I have a question about kubernetes and network firewall rules. I want to secure my kubernetes cluster with firewall rules, and was wondering if workers/masters need internet access? I'm planning on using a private registry located on my network, but I'm having problems getting it to work when the workers don't have internet access. Here's an example
Name: foo
Namespace: default
Node: worker003/192.168.30.1
Start Time: Mon, 23 Jan 2017 10:33:07 -0500
Labels: <none>
Status: Pending
IP:
Controllers: <none>
Containers:
foo:
Container ID:
Image: registry.company.org/wop_java/app:nginx
Image ID:
Port:
State: Waiting
Reason: ContainerCreating
Ready: False
Restart Count: 0
Volume Mounts:
/var/run/secrets/kubernetes.io/serviceaccount from default-token-3cg0w (ro)
Environment Variables: <none>
Conditions:
Type Status
Initialized True
Ready False
PodScheduled True
Volumes:
default-token-3cg0w:
Type: Secret (a volume populated by a Secret)

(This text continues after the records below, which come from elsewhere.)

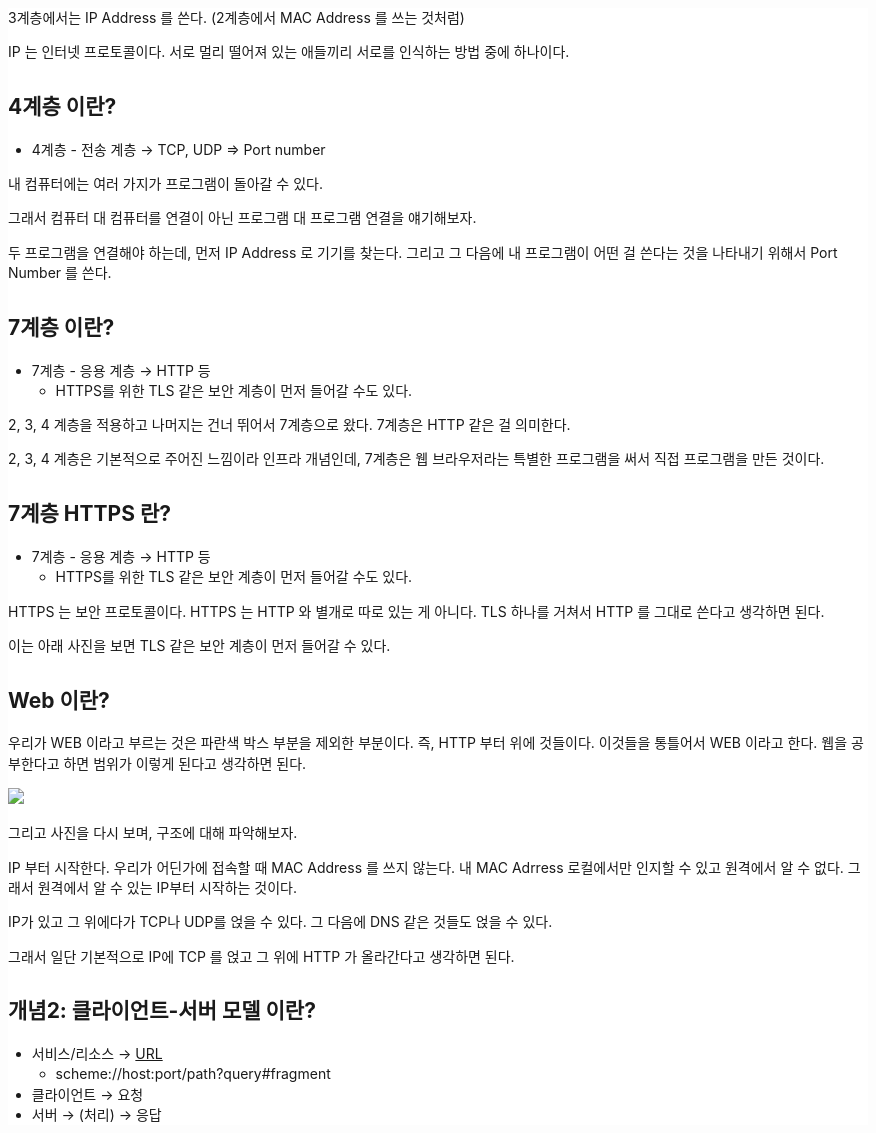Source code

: 3계층에서는 IP Address 를 쓴다. (2계층에서 MAC Address 를 쓰는 것처럼)

IP 는 인터넷 프로토콜이다. 서로 멀리 떨어져 있는 애들끼리 서로를 인식하는 방법 중에 하나이다.

## 4계층 이란?

* 4계층 - 전송 계층 → TCP, UDP ⇒ Port number

내 컴퓨터에는 여러 가지가 프로그램이 돌아갈 수 있다.

그래서 컴퓨터 대 컴퓨터를 연결이 아닌 프로그램 대 프로그램 연결을 얘기해보자.

두 프로그램을 연결해야 하는데, 먼저 IP Address 로 기기를 찾는다. 그리고 그 다음에 내 프로그램이 어떤 걸 쓴다는 것을 나타내기 위해서 Port Number 를 쓴다.

## 7계층 이란?

* 7계층 - 응용 계층 → HTTP 등
  * HTTPS를 위한 TLS 같은 보안 계층이 먼저 들어갈 수도 있다.

2, 3, 4 계층을 적용하고 나머지는 건너 뛰어서 7계층으로 왔다. 7계층은 HTTP 같은 걸 의미한다.

2, 3, 4 계층은 기본적으로 주어진 느낌이라 인프라 개념인데, 7계층은 웹 브라우저라는 특별한 프로그램을 써서 직접 프로그램을 만든 것이다.

## 7계층 HTTPS 란?

* 7계층 - 응용 계층 → HTTP 등
  * HTTPS를 위한 TLS 같은 보안 계층이 먼저 들어갈 수도 있다.

HTTPS 는 보안 프로토콜이다. HTTPS 는 HTTP 와 별개로 따로 있는 게 아니다. TLS 하나를 거쳐서 HTTP 를 그대로 쓴다고 생각하면 된다.

이는 아래 사진을 보면 TLS 같은 보안 계층이 먼저 들어갈 수 있다.

## Web 이란?

우리가 WEB 이라고 부르는 것은 파란색 박스 부분을 제외한 부분이다. 즉, HTTP 부터 위에 것들이다. 이것들을 통틀어서 WEB 이라고 한다. 웹을 공부한다고 하면 범위가 이렇게 된다고 생각하면 된다.

![](https://velog.velcdn.com/images/jeong\_lululala/post/37c04248-05fc-4574-893b-185a85c53fcd/image.png)

그리고 사진을 다시 보며, 구조에 대해 파악해보자.

IP 부터 시작한다. 우리가 어딘가에 접속할 때 MAC Address 를 쓰지 않는다. 내 MAC Adrress 로컬에서만 인지할 수 있고 원격에서 알 수 없다. 그래서 원격에서 알 수 있는 IP부터 시작하는 것이다.

IP가 있고 그 위에다가 TCP나 UDP를 얹을 수 있다. 그 다음에 DNS 같은 것들도 얹을 수 있다.

그래서 일단 기본적으로 IP에 TCP 를 얹고 그 위에 HTTP 가 올라간다고 생각하면 된다.

## 개념2: 클라이언트-서버 모델 이란?

* 서비스/리소스 → [URL](https://developer.mozilla.org/ko/docs/Web/HTTP/Basics\_of\_HTTP/Identifying\_resources\_on\_the\_Web)
  * scheme://host:port/path?query#fragment
* 클라이언트 → 요청
* 서버 → (처리) → 응답
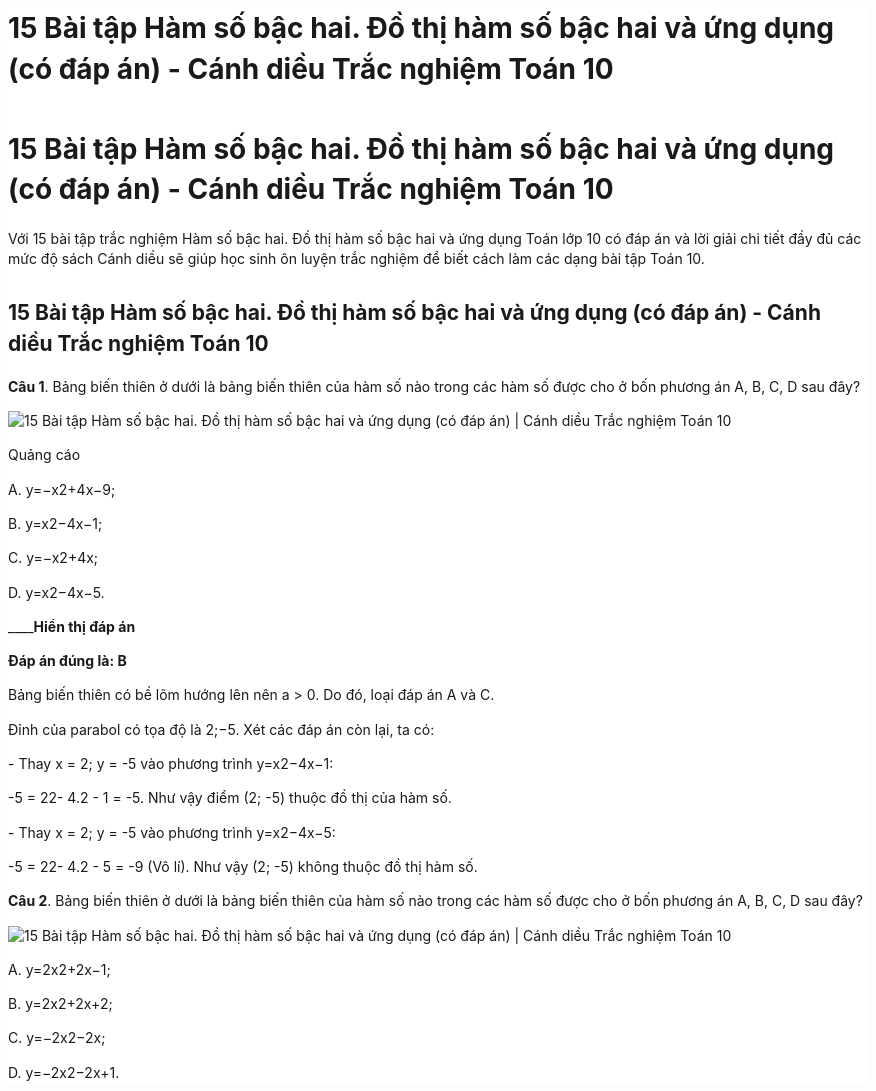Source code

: # 15 Bài tập Hàm số bậc hai. Đồ thị hàm số bậc hai và ứng dụng (có đáp án) - Cánh diều Trắc nghiệm Toán 10

# 15 Bài tập Hàm số bậc hai. Đồ thị hàm số bậc hai và ứng dụng (có đáp án) - Cánh diều Trắc nghiệm Toán 10

Với 15 bài tập trắc nghiệm Hàm số bậc hai. Đồ thị hàm số bậc hai và ứng dụng Toán lớp 10 có đáp án và lời giải chi tiết đầy đủ các mức độ sách Cánh diều sẽ giúp học sinh ôn luyện trắc nghiệm để biết cách làm các dạng bài tập Toán 10.

## 15 Bài tập Hàm số bậc hai. Đồ thị hàm số bậc hai và ứng dụng (có đáp án) - Cánh diều Trắc nghiệm Toán 10

**Câu 1**. Bảng biến thiên ở dưới là bảng biến thiên của hàm số nào trong các hàm số được cho ở bốn phương án A, B, C, D sau đây? 

![15 Bài tập Hàm số bậc hai. Đồ thị hàm số bậc hai và ứng dụng \(có đáp án\) | Cánh diều Trắc nghiệm Toán 10](https://vietjack.com/toan-10-cd/images/trac-nghiem-bai-2-ham-so-bac-hai-do-thi-ham-so-bac-hai-va-ung-dung-150929.PNG)

Quảng cáo

A. y=−x2+4x−9;

B. y=x2−4x−1;

C. y=−x2+4x;

D. y=x2−4x−5.

____**Hiển thị đáp án**

**Đáp án đúng là: B**

Bảng biến thiên có bề lõm hướng lên nên a > 0\. Do đó, loại đáp án A và C.

Đỉnh của parabol có tọa độ là 2;−5. Xét các đáp án còn lại, ta có:

\- Thay x = 2; y = -5 vào phương trình y=x2−4x−1: 

-5 = 22\- 4.2 - 1 = -5. Như vậy điểm (2; -5) thuộc đồ thị của hàm số.

\- Thay x = 2; y = -5 vào phương trình y=x2−4x−5: 

-5 = 22\- 4.2 - 5 = -9 (Vô lí). Như vậy (2; -5) không thuộc đồ thị hàm số.

**Câu 2**. Bảng biến thiên ở dưới là bảng biến thiên của hàm số nào trong các hàm số được cho ở bốn phương án A, B, C, D sau đây? 

![15 Bài tập Hàm số bậc hai. Đồ thị hàm số bậc hai và ứng dụng \(có đáp án\) | Cánh diều Trắc nghiệm Toán 10](https://vietjack.com/toan-10-cd/images/trac-nghiem-bai-2-ham-so-bac-hai-do-thi-ham-so-bac-hai-va-ung-dung-150931.PNG)

A. y=2x2+2x−1;

B. y=2x2+2x+2;

C. y=−2x2−2x;

D. y=−2x2−2x+1.
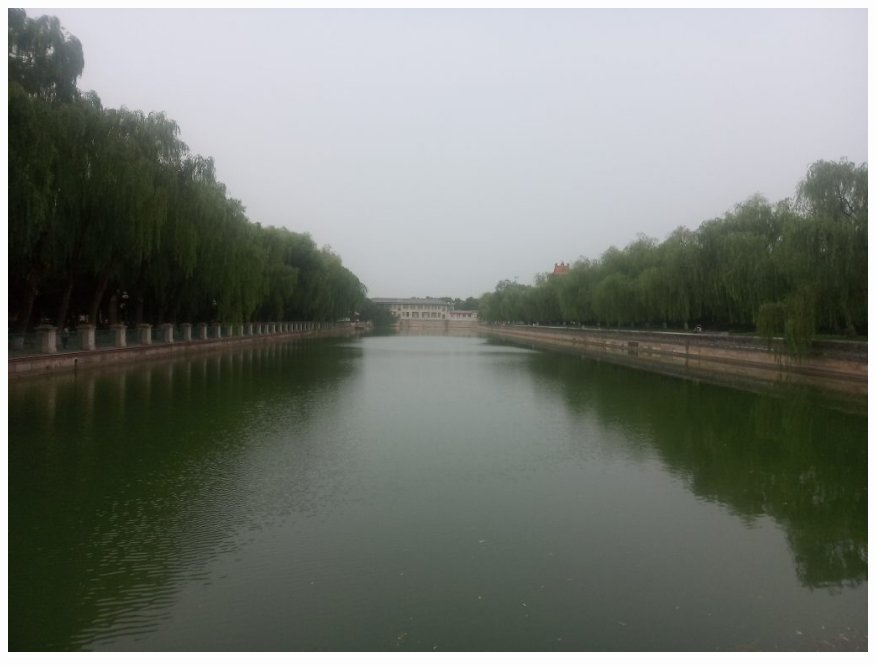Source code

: [![](images/IMG_20240712_072851-1024x767.jpg)](http://blog.pinpe.top/wp-content/uploads/2024/07/IMG_20240712_072851-scaled.jpg)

SecretName: default-token-3cg0w
QoS Class: BestEffort
Tolerations: <none>
Events:
FirstSeen LastSeen Count From SubObjectPath Type Reason Message
--------- -------- ----- ---- ------------- -------- ------ -------
5m 5m 1 {default-scheduler } Normal Scheduled Successfully assigned foo to worker003
4m 1m 4 {kubelet worker003} Warning FailedSync Error syncing pod, skipping: failed to "StartContainer" for "POD" with ErrImagePull: "image pull failed for gcr.io/google_containers/pause-amd64:3.0, this may be because there are no credentials on this request. details: (Error response from daemon: {\"message\":\"Get https://gcr.io/v1/_ping: dial tcp 74.125.192.82:443: i/o timeout\"})"
3m 3s 9 {kubelet worker003} Warning FailedSync Error syncing pod, skipping: failed to "StartContainer" for "POD" with ImagePullBackOff: "Back-off pulling image \"gcr.io/google_containers/pause-amd64:3.0\""
My question is, does kubernetes require internet access to work? If yes, where is it documented officially?
they do not need Internet access but your not getting access to the private registry your designating. have you looked at https://kubernetes.io/docs/user-guide/images/ it has a couple good options on how to get access to the private registry. https://kubernetes.io/docs/tasks/configure-pod-container/pull-image-private-registry/ also has some details on it. we do the specifing imagePullSecrets and it works fine
you need to pass an argument --pod-infra-container-image
to a kubelet as documented here: https://kubernetes.io/docs/admin/kubelet/. It defaults to gcr.io/google_containers/pause-amd64:3.0
, which in unsuccessfuly pulled on your machine since gcr.io is unavailable.
You can easily transfer the pause image to you private registry
docker pull gcr.io/google_containers/pause-amd64:3.0
docker tag gcr.io/google_containers/pause-amd64:3.0 REGISTRY.PRIVATE/google_containers/pause-amd64:3.0
docker push REGISTRY.PRIVATE/google_containers/pause-amd64:3.0
# and pass
kubelet --pod-infra-container-image=REGISTRY.PRIVATE/google_containers/pause-amd64:3.0 ...
The pause is a container is created prior your container in order to allocate and keep network and ipc namespaces over restarts.
Kubernetes does not need any internet access for normal operation when all required containers and components are provided by the private repository. A good starting point is the Bare Metal offline provisioning guide.